Setor de supermercados deve crescer 1,9% em 2014

Economia

Em função deste dado, a previsão para 2014 foi revisada pela entidade, prevendo uma elevação de 3%. Em 2013, o setor cresceu 5,36%. Para 2015, a entidade estima que haja elevação de 2,5%.

Flávia Albuquerque
Repórter da Agência Brasil
Marcelo Camargo/Agência Brasil
O setor de supermercados deve crescer 1,9%, em 2014, de acordo com a previsão da Associação Brasileira de Supermercados (Abras), divulgada ontem (16), na convenção do setor em Atibaia, interior paulista.

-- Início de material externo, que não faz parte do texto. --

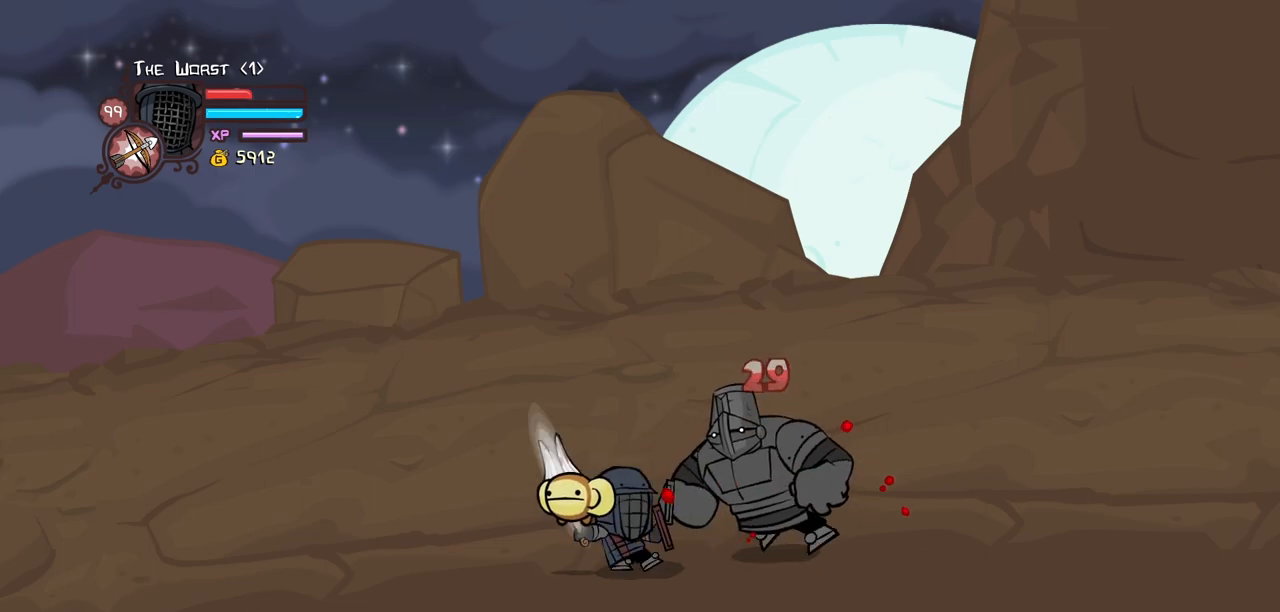
{"keys": ["light"], "events": [[84, "left", "down"], [134, "heavy", "up"], [217, "item", "down"], [217, "left", "up"], [317, "item", "up"], [400, "light", "down"]]}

Até o mês de julho o resultado do acumulado era de crescimento de 1,48%. Em função deste dado, a previsão para 2014 foi revisada pela entidade, prevendo uma elevação de 3%. Em 2013, o setor cresceu 5,36%. Para 2015, a entidade estima que haja elevação de 2,5%.

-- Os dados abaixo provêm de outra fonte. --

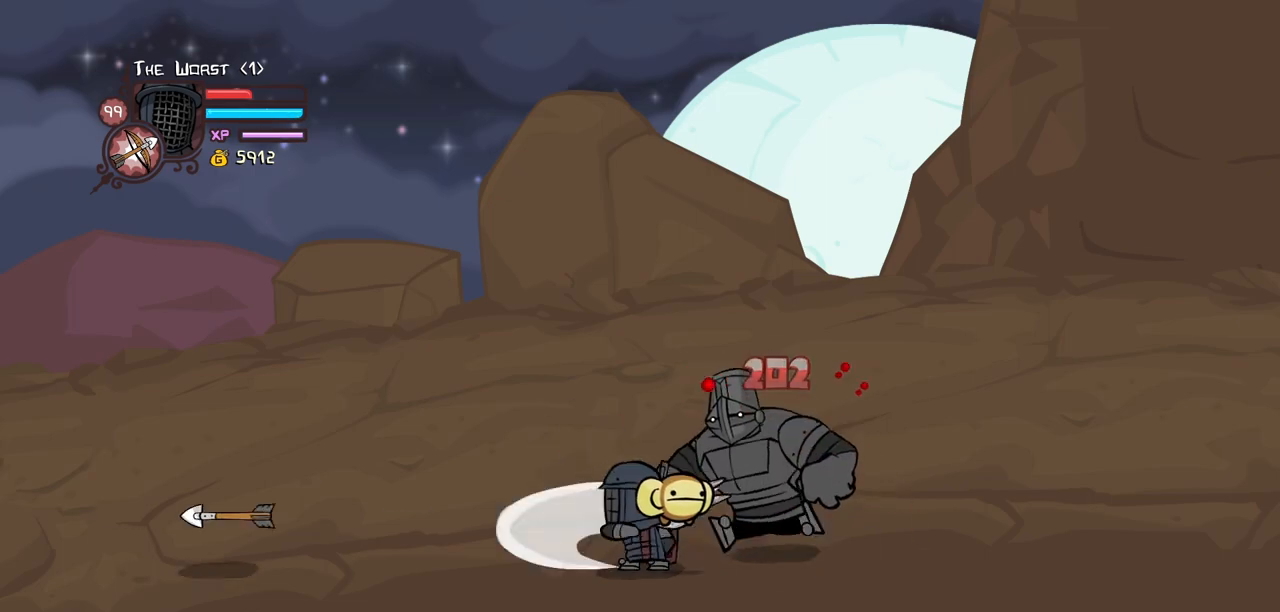
{"keys": ["light", "right"], "events": [[50, "light", "up"], [100, "right", "down"], [150, "light", "down"], [284, "light", "up"], [384, "light", "down"]]}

Segundo o presidente da Abras, Fernando Yamada, mesmo com rumores de dificuldades econômicas para o ano que vem, a perspectiva do setor é de crescimento acima do Produto Interno Bruto (PIB). "Acreditamos na força do mercado interno brasileiro e na manutenção de uma taxa de desemprego nos mesmos patamares que se apresenta atualmente. O cenário econômico atual é desafiador, sem dúvida, mas precisamos acreditar no potencial do Brasil para enfrentá-lo e sair fortalecido deste processo", disse.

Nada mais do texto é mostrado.